Lvmh si conferma azienda leader del lusso nel mondo e anche il 2024 conferma ricavi importanti per la multinazionale di Bernard Arnault. I risultati dei primi nove mesi del 2024 confermano l’ottimo momento del colosso francese che contiene il calo al 2% e chiude il periodo gennaio-settembre con oltre 60 miliardi di ricavi.
“L’attesa per i dati era spasmodica – ha evidenziato Giulia Crivelli in un approfondimento su Il Sole 24 Ore -, alimentata anche da due altri fattori: il rallentamento della Cina e i vari pacchetti di stimolo messi sul tavolo da Pechino e l’incertezza che avvolge l’alta gamma, non solo per fattori geopolitici ma per i cambiamenti in atto nelle abitudini di consumo delle persone alto-spendenti, sulla cui esegesi si stanno esercitando in tanti, forse troppi, in un’atmosfera che assomiglia al panico e che ha portato, nelle ultime settimane, a vorticosi giri di poltrone e sostituzioni di stilisti e manager e a una rinnovata corsa a eventi simil-faraonici che sembrano fatti per stordire, più che per risolvere problemi o sciogliere dubbi”.
“I ricavi complessivi sono passati del 2% da 62,205 miliardi del periodo gennaio-settembre 2023 a 60,753. Il calo maggiore è stato quello del comparto Wine&Spirits (-11%), seguito dagli orologi (-5%), mentre è positivo il settore dei profumi e cosmetici (+3%). il dato sarebbe stabile a perimetro e cambi costanti, ma, appunto, in calo del 2% considerando le variazione di perimetro e a cambi correnti. L’Europa e gli Stati Uniti hanno registrato una leggera crescita a perimetro e valuta costanti mentre il Giappone ha continuato a registrare una crescita del fatturato a due cifre; il resto dell’Asia ha rispecchiato in particolare la forte la forte crescita della spesa dei clienti cinesi in Europa e in Giappone”. “Nel terzo trimestre – segnala il gruppo – il leggero calo dei ricavi è dovuto principalmente alla minore crescita registrata in Giappone essenzialmente a causa del rafforzamento dello yen.
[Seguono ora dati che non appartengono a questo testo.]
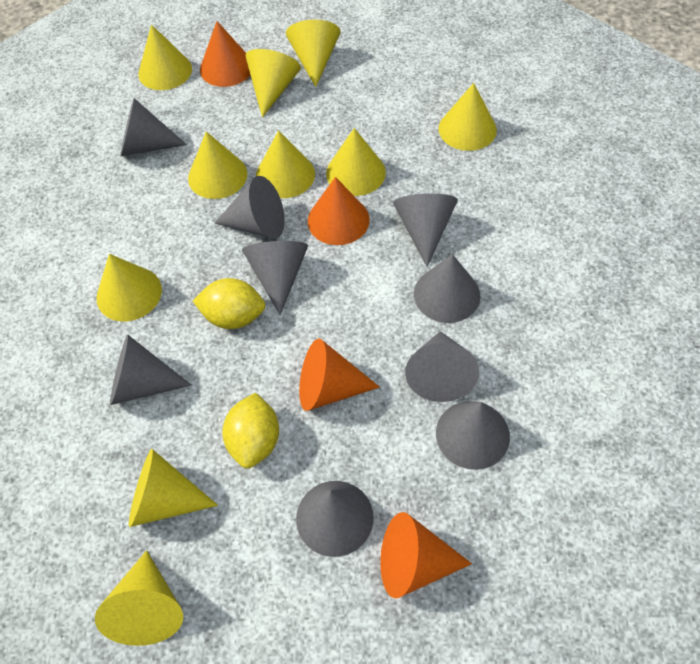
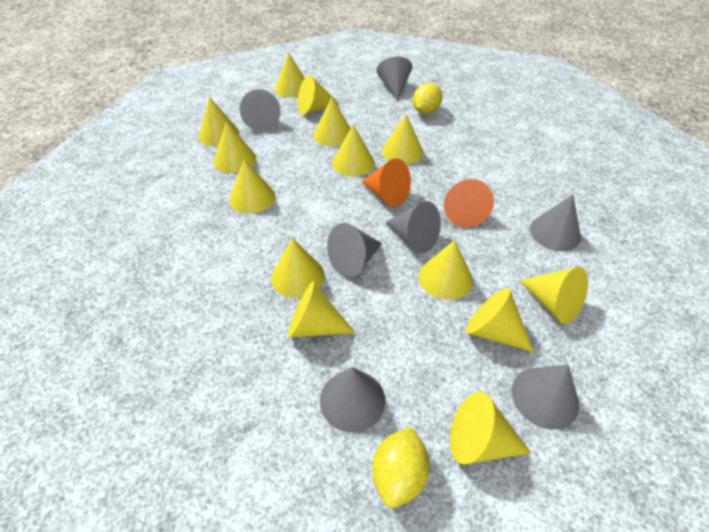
grey cone: [110,335,191,405] [120,98,187,157] [215,176,285,239] [242,241,308,315] [296,481,373,557] [393,193,458,267] [405,331,479,402] [414,254,480,323] [436,401,510,470] = 9 -> [240,89,281,131] [320,367,385,432] [327,223,382,277] [377,56,412,101] [386,201,441,253] [512,364,579,430] [530,194,581,251] = 7
orange cone: [200,21,250,87] [299,339,380,411] [308,177,370,245] [380,512,472,598] = 4 -> [361,158,411,207] [444,179,494,227] = 2
yellow cone: [95,550,183,646] [97,254,162,321] [129,449,218,527] [138,25,192,90] [188,132,247,199] [245,49,301,118] [256,130,315,198] [286,20,340,87] [326,128,386,196] [438,83,497,151] = 10 -> [199,97,239,146] [214,122,256,173] [229,159,275,214] [271,238,325,298] [275,52,305,97] [288,281,356,337] [298,75,340,115] [313,97,351,146] [332,125,375,176] [382,114,423,164] [419,240,473,300] [450,392,531,464] [466,288,534,352] [520,267,588,324] = 14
In un contesto economico e geopolitico incerto il colosso francese rimane fiducioso e manterrà una strategia incentrata sul continuo miglioramento della desiderabilità dei suoi marchi, facendo leva sull’autenticità e la qualità dei suoi prodotti, sull’eccellenza della distribuzione e sull’agilità dell’organizzazione”.
L’Italia si conferma un’area strategica per Lvmh e la stagione 2024 ha fatto registrare un ottimo trend a Taormina, con risultati importanti per le boutique di Louis Vuitton, Dior ed anche nel nuovo punto vendita Loro Piana, aperto quest’anno. La proposta di Lvmh (che a Taormina vanta anche la proprietà di due gioielli dell’hotellerie, gli alberghi a cinque stelle Grand Hotel Timeo e Villa Sant’Andrea) si conferma uno dei punti di riferimento nell’economia della Perla dello Ionio, una presenza trainante nel panorama del lusso, che appare sempre più centrale nell’offerta in città.